**DIRECTIVE**. Set down the part of the article excerpt on free-enterprise research from "A book containing" to "through natural selection.", keeping it word for word.

**DOCUMENT SEGMENT**.
□ □ □ □

In exploring the morality of economic behavior, they aim to put a more positive spin on Western-style capitalism. They want to demonstrate, in a post-Enron world, that markets are driven not by greed but by positive behavior.

To test their theories, researchers from economics and other disciplines are conducting a variety of studies, including experiments that look at how monkeys work together to get their favorite foods and the effect of business school teachings on values in the boardroom.

With their findings, they hope to persuade political and business leaders to rethink the way they manage corporations and the marketplace. One goal is to reduce government regulation, which they believe has led people to rely too heavily on legal penalties and has discouraged them from adhering to their own sense of right and wrong.

"Free enterprise has been badly described and badly sold," said Monika Gruter Cheney, executive director of the Gruter Institute for Law and Behavioral Research. The think tank in Portola Valley, Calif., is sponsoring a project dubbed Free Enterprise: Values in Action, which supports research by Zak and others.

A book containing the institute's findings is due out this spring from Princeton University Press.

Its main financial backer is John Templeton, a British billionaire who founded one of the world's most profitable investment funds. He is a devout Christian whose foundation funds research on the science of spirituality, including the power of forgiveness, love and trust. The organization, based in West Conshohocken, Pa., has drawn criticism for its early support of intelligent design, which posits that human beings are too complex to have evolved through natural selection.

□ □ □ □

**LISTED ENTRIES**.
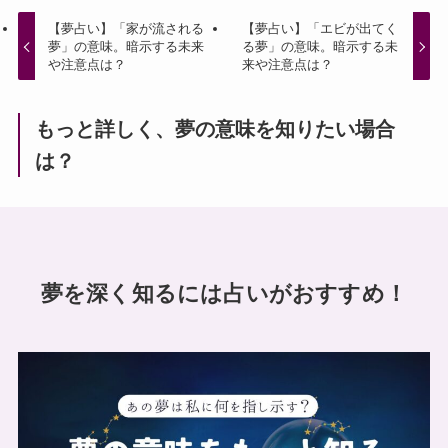
【夢占い】「家が流される
【夢占い】「エビが出てく
夢」の意味。暗示する未来
る夢」の意味。暗示する未
や注意点は？
来や注意点は？
もっと詳しく、夢の意味を知りたい場合
は？
夢を深く知るには占いがおすすめ！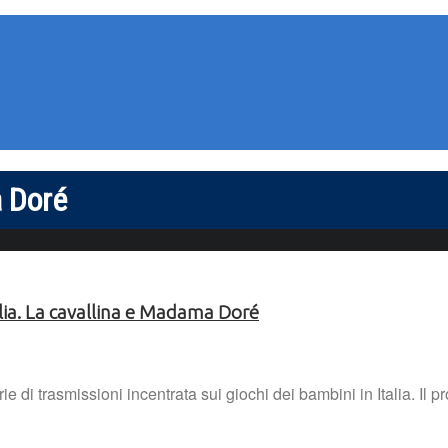
a Doré
talia. La cavallina e Madama Doré
erie di trasmissioni incentrata sui giochi dei bambini in Italia. I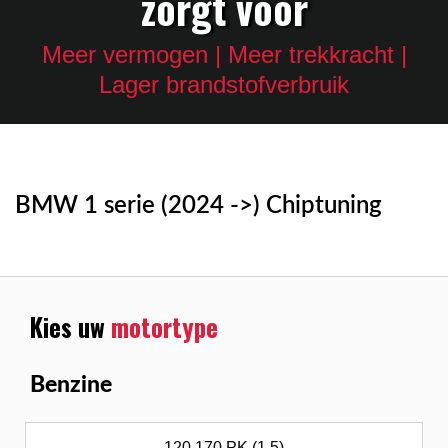
zorgt voor
Meer vermogen | Meer trekkracht |
Lager brandstofverbruik
BMW 1 serie (2024 ->) Chiptuning
Kies uw
motortype
Benzine
120 170 PK (1.5)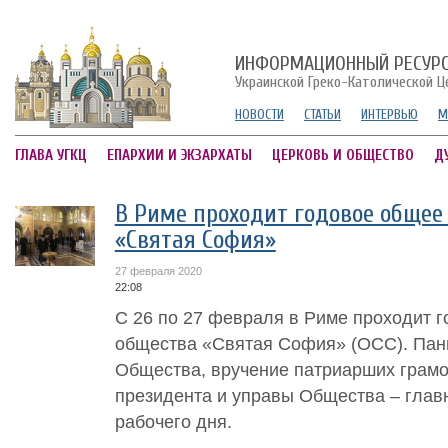
ИНФОРМАЦИОННЫЙ РЕСУР
Украинской Греко-Католической Ц
НОВОСТИ
СТАТЬИ
ИНТЕРВЬЮ
М
ГЛАВА УГКЦ
ЕПАРХИИ И ЭКЗАРХАТЫ
ЦЕРКОВЬ И ОБЩЕСТВО
Д
В Риме проходит годовое общее
«Святая София»
27 февраля 2020
22:08
С 26 по 27 февраля в Риме проходит 
общества «Святая София» (ОСС). Пан
Общества, вручение патриарших грамо
президента и управы Общества – глав
рабочего дня.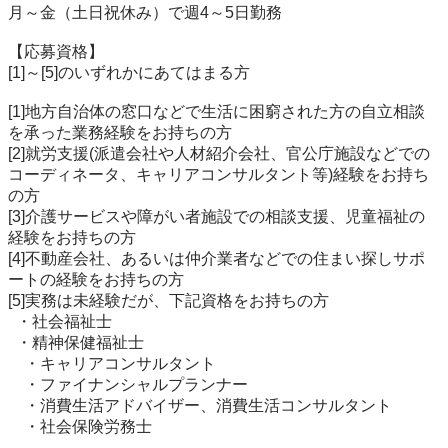
月～金（土日祝休み）で週4～5日勤務

【応募資格】

[1]～[5]のいずれかにあてはまる方

[1]地方自治体の窓口などで生活に困窮された方の自立相談
を承った業務経験をお持ちの方

[2]就労支援(派遣会社や人材紹介会社、官公庁施設などでの
コーディネータ、キャリアコンサルタント等)経験をお持ち
の方

[3]介護サービスや障がい者施設での相談支援、児童福祉の
経験をお持ちの方

[4]不動産会社、あるいは仲介業者などでの住まい探しサポ
ートの経験をお持ちの方

[5]実務は未経験だが、下記資格をお持ちの方

  ・社会福祉士

  ・精神保健福祉士

　・キャリアコンサルタント

　・ファイナンシャルプランナー

　・消費生活アドバイザー、消費生活コンサルタント

　・社会保険労務士
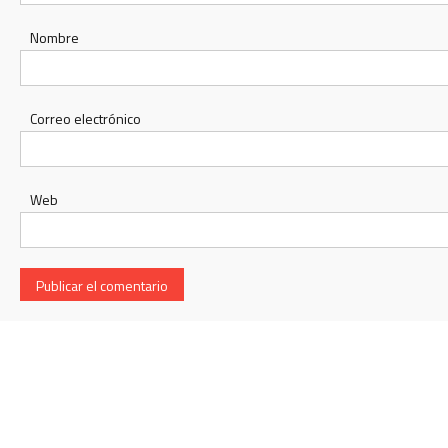
Nombre
Correo electrónico
Web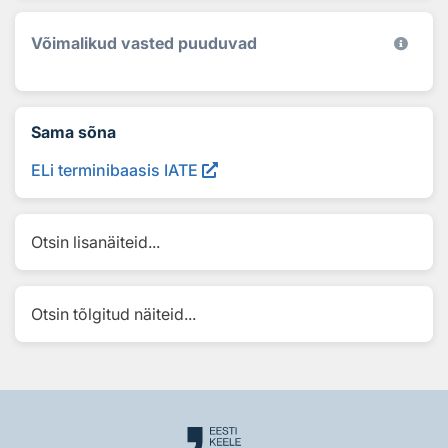
Võimalikud vasted puuduvad
Sama sõna
ELi terminibaasis IATE
Otsin lisanäiteid...
Otsin tõlgitud näiteid...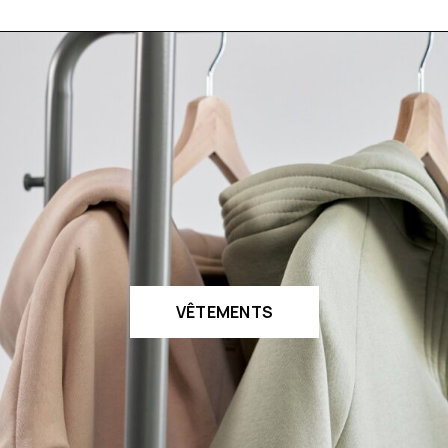
VÊTEMENTS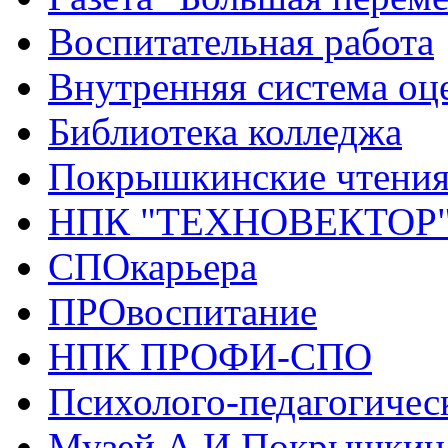
Воспитательная работа
Внутренняя система оце
Библиотека колледжа
Покрышкинские чтени
НПК "ТЕХНОВЕКТОР
СПОкарьера
ПРОвоспитание
НПК ПРОФИ-СПО
Психолого-педагогичес
Музей А.И.Покрышкин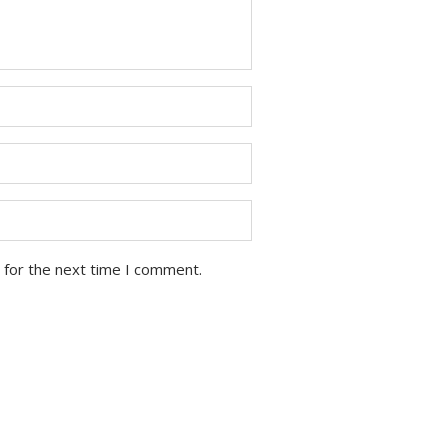
 for the next time I comment.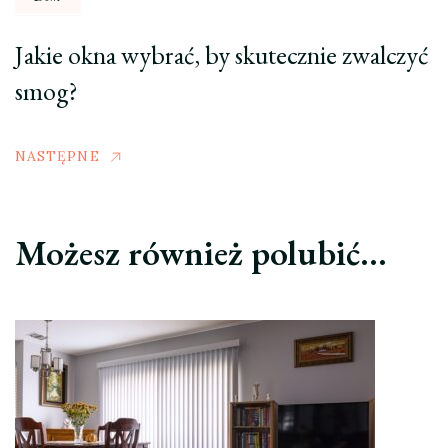
Jakie okna wybrać, by skutecznie zwalczyć
smog?
NASTĘPNE
Możesz również polubić…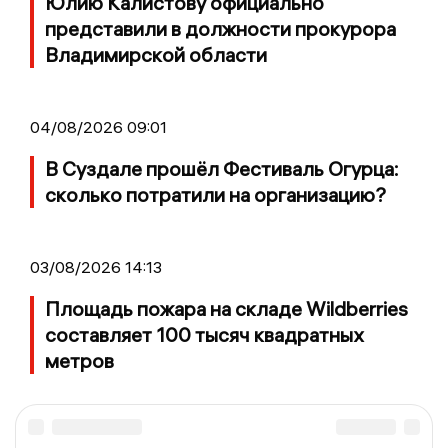
Юлию Калистову официально
представили в должности прокурора
Владимирской области
04/08/2026 09:01
В Суздале прошёл Фестиваль Огурца:
сколько потратили на организацию?
03/08/2026 14:13
Площадь пожара на складе Wildberries
составляет 100 тысяч квадратных
метров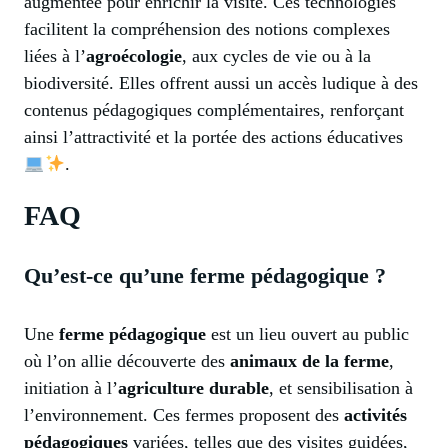
augmentée pour enrichir la visite. Ces technologies
facilitent la compréhension des notions complexes
liées à l’
agroécologie
, aux cycles de vie ou à la
biodiversité. Elles offrent aussi un accès ludique à des
contenus pédagogiques complémentaires, renforçant
ainsi l’attractivité et la portée des actions éducatives
.
FAQ
Qu’est-ce qu’une ferme pédagogique ?
Une
ferme pédagogique
est un lieu ouvert au public
où l’on allie découverte des
animaux de la ferme
,
initiation à l’
agriculture durable
, et sensibilisation à
l’environnement. Ces fermes proposent des
activités
pédagogiques
variées, telles que des visites guidées,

□ □ □ □

**THE COMPLETED TASK**.
A book containing the institute's findings is due out this spring from Princeton University Press.

Its main financial backer is John Templeton, a British billionaire who founded one of the world's most profitable investment funds. He is a devout Christian whose foundation funds research on the science of spirituality, including the power of forgiveness, love and trust. The organization, based in West Conshohocken, Pa., has drawn criticism for its early support of intelligent design, which posits that human beings are too complex to have evolved through natural selection.